Kinross man found guilty of ‘sickening’ war memorial theft

Mr Stewart pictured at the memorial following the theft
Mr Stewart pictured at the memorial following the theft

A thief desecrated a village war memorial by stripping the plaques honouring the dead from two world wars and trying to sell the bronze for scrap, a court has heard.

Joseph Millar caused thousands of pounds worth of damage to the recently refurbished memorial in Milnathort, which featured the names of the fallen - including his own great-grandfather.

He stripped off three plaques weighing around 60 kilos and went with his friend Wayne Slaven to try and sell the metal for scrap so they could buy legal highs.

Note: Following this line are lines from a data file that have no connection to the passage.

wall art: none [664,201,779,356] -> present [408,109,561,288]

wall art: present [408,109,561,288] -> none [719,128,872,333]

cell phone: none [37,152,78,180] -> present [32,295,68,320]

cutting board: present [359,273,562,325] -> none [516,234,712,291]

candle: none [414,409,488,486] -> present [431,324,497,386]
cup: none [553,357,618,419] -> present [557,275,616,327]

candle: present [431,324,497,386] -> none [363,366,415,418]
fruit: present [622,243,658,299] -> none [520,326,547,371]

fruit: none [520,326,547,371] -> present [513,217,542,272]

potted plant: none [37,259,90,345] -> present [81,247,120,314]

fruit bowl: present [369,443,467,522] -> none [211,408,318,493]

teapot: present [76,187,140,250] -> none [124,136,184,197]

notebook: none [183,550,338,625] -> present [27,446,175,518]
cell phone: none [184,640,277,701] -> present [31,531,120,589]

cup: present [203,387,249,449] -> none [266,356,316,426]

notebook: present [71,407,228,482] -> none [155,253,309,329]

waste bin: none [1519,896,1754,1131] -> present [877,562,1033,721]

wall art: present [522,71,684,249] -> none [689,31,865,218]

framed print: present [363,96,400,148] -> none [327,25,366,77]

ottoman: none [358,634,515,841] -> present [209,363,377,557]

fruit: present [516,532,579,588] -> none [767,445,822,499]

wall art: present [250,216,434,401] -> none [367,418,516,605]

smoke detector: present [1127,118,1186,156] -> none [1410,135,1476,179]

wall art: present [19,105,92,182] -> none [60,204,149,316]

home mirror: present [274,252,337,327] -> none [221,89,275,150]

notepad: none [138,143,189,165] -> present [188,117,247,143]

But horrified scrap dealer Mark Stewart immediately recognised what the plaques were and chased the duo from his yard after confiscating them.

At Perth Sheriff Court, a sheriff told Millar the public would be repulsed by his crime as she found him guilty of stealing the memorial plaques in July 2013.

The court was told that Milnathort in Bloom had raised thousands of pounds in charitable donations to restore the Orwell War Memorial.

But within days of the restored memorial being unveiled, three of the large metal plaques listing the town’s scores of war dead had been jemmied off and stolen. Another had been bent in a failed attempt to remove it.

Scrap merchant Mr Stewart told the court that Slaven drove into his yard and Millar got out to try and sell the plaques to him.

Mr Stewart said: “He asked if I wanted to buy copper. It was bronze plaques, not copper. They weighed 15 or 20 kilos each. I thought they were from a war memorial.

“It said the names - one was actually awarded the George Cross. There was no way they were going to leave my yard, so I took them and told the occupants of the car to get out of my yard while I phoned the police.

“I told them that I was phoning the police, that they were on camera and that I had taken the number of their car.”

Slaven also faced the same theft charge until the morning of the trial when the Crown accepted his not guilty plea and then produced him as a prosecution witness against his friend.

Slaven (45) from Kinross, said: “I gave Mr Millar a lift with some scrap. He said he would give me some petrol money and a cut of whatever he sold for scrap.

“I heard them mentioning memorial plaques. I didn’t want them back. I didn’t want anything to do with them. They were in my car after he put them there.”

Graham Stewart (56) was secretary of Milnathort in Bloom when £2500 was spent refurbishing the memorial before it was reopened in July 2013.

He said that the plaques were eventually returned by the police, but they and the stone memorial were so badly damaged that a further £8000 had to be spent on repairs.

Mr Stewart told the court: “The Second World War plaques were so badly damaged they had to be recast and remounted. The total cost was about £8000.”

Millar denied being responsible and blamed Slaven for the theft. He said his friend arrived with the plaques and wanted help to sell them for money to buy legal highs.

Millar told the court he had been a drug addict between the ages of 16 and 41, but was now a born-again Christian working as a landscape gardener.

He then said there was no way he would steal plaques from the town’s memorial because his great-grandfather Joseph McMillan - who he is named after - was among the war dead listed on it.

“My great-grandfather’s name is on the war memorial plaque, so it would be stupid of me stealing it. Joe McMillan - I’m named after him. His brothers got killed, my great uncles.

“Why am I going to desecrate a grave, because that’s what it is?”

Millar (43), of 173b High Street, Kinross, was found guilty of stealing the plaques from the memorial between July 22 and 24, 2013.

Sheriff Valerie Johnston deferred sentence for reports and told Millar: “You have maintained over two years that you did not steal these plaques, but that is because you recognise the horror people would feel over your actions. You used the word desecration yourself.”

The bronze plaques were created as part of a restoration totaling £13,000 and had been designed to be theft resistant. They were stolen from the stone structure within hours of protective fencing being removed.

At the time Graeme Stewart said: “When I saw what they had done I was so angry I couldn’t speak. It’s a desecration of the memory of these people who died for us.

“It’s obviously happened just after we completed the refurbishment, because the steel fence set up to protect it only just came down.

“This particular part of the project cost £13,000, which was for grouting, pointing, resetting the base stones, cleaning and polishing the plaques and replacing a damaged section of the monument.

“They were screwed in and welded on so that they couldn’t be stolen, but it looks like they’ve been wrenched off with a crowbar. The obvious conclusion is that they’ve done it to sell them for scrap. It is absolutely sickening.”